Meghan Markle and Prince Harry were sent an envelope with white powder, generating an anthrax scare

Meghan Markle and Prince Harry were sent an envelope with white powder, generating an anthrax scare

Meghan Markle and Prince Harry were reportedly sent a package filled with white powder at their Kensingon Palace address, but it was intercepted before it could reach them, and analyzed immediately to determine if it was anthrax.

Meghan Markle and Prince Harry were involved in an anthrax scare recently, when an envelope addressed to them at their Kensington Palace address was discovered to be full of a white powder, feared to be anthrax.

According to the Evening Standard, the letter generated a security scare, and specialists were brought in immediately to analyze the nature of the powder. No letter or package addressed to the royals can directly reach them as there are security measures in place to ensure that they are protected from potential attacks such as this.
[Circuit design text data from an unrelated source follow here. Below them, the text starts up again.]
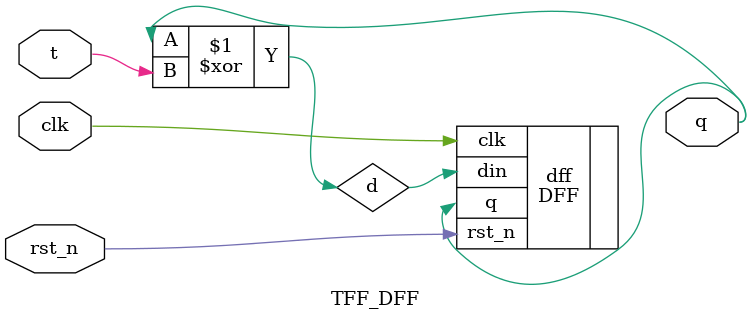
<source format=sv>
module TFF_DFF(input t, clk, rst_n, output q);

    wire d;

    assign d = q ^ t;

    DFF dff(.din(d), .rst_n(rst_n), .clk(clk), .q(q));

endmodule

</source>
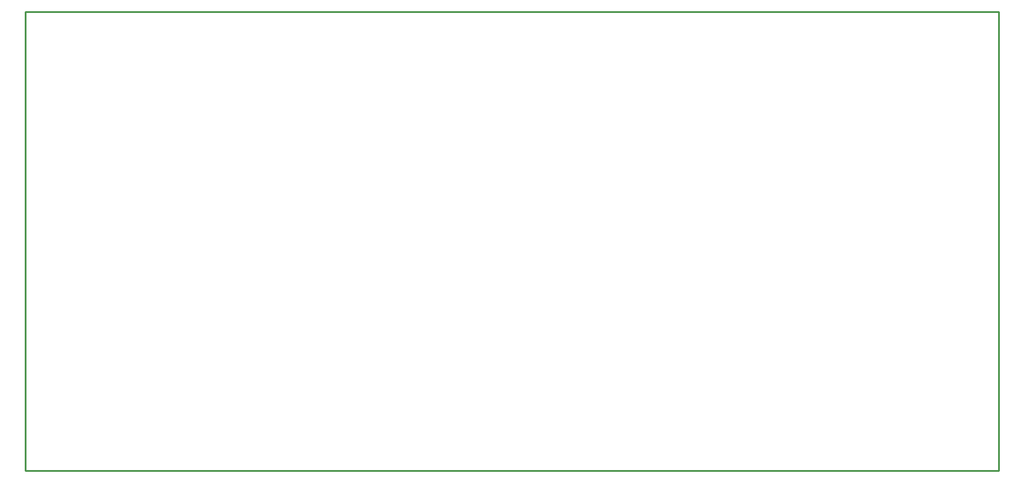
<source format=gko>
G04 Layer: BoardOutlineLayer*
G04 EasyEDA v6.5.40, 2025-03-18 22:52:05*
G04 b39658bcca46432a934d06cf3c5ad792,51c3989a86a440af9e0a32d2c4c87c08,10*
G04 Gerber Generator version 0.2*
G04 Scale: 100 percent, Rotated: No, Reflected: No *
G04 Dimensions in millimeters *
G04 leading zeros omitted , absolute positions ,4 integer and 5 decimal *
%FSLAX45Y45*%
%MOMM*%

%ADD10C,0.2540*%
D10*
X699998Y9699980D02*
G01*
X14699970Y9699980D01*
X14699970Y3099993D01*
X699998Y3099993D01*
X699998Y9699980D01*

%LPD*%
M02*

</source>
Tests conducted on the material proved it to be harmless, but security is on high alert following the scare, as the envelope was clearly intended to be a threat before the royal wedding. The Metropolitan Police Counter Terrorism command sent its officers to Kensington Palace on February 12 to investigate the incident. This was the day before police announced that a similar package had been sent to the Palace of Westminster.

The other package containing a white powder that was later deemed to be harmless was sent to Home Secretary Amber Rudd's office in the Houses of Parliament.

Investigators are determining if the packages are connected to each other in any way, and despite attempts to discover the originator of the packages, there have been no arrests made so far.

Meghan Markle and Prince Harry, Getty
Prince Harry and Meghan Markle during their visit to Edinburgh Castle on February 13, 2018 in Edinburgh, Scotland. (Getty Images)

Meghan, 36, and Harry, 33, were reportedly informed about the envelope, the day before they visited Edinburgh for a public appearance. However, they interacted with the public and even accepted pre-Valentine's Day gifts from well-wishers, despite the heightened security alert.

These envelopes are reminiscent of a number of prank letters sent to scare people after the "anthrax attacks" that claimed the lives of five people in the United States in 2001. Ever since, people have been apprehensive of any white powders received in the mail.

This is reported to be the first security threat for Meghan, who officially become a member of the British Royal Family following her wedding in May. However, she has already been assigned a security detail by the Met’s Royalty and Specialist Protection Command in anticipation of potential security threats.

Scotland Yard has reportedly stepped up security measures in preparation for the Royal wedding, taking precautions against potential threats. There have been no changes in the details for the Royal wedding following the threat, and events will go on as planned.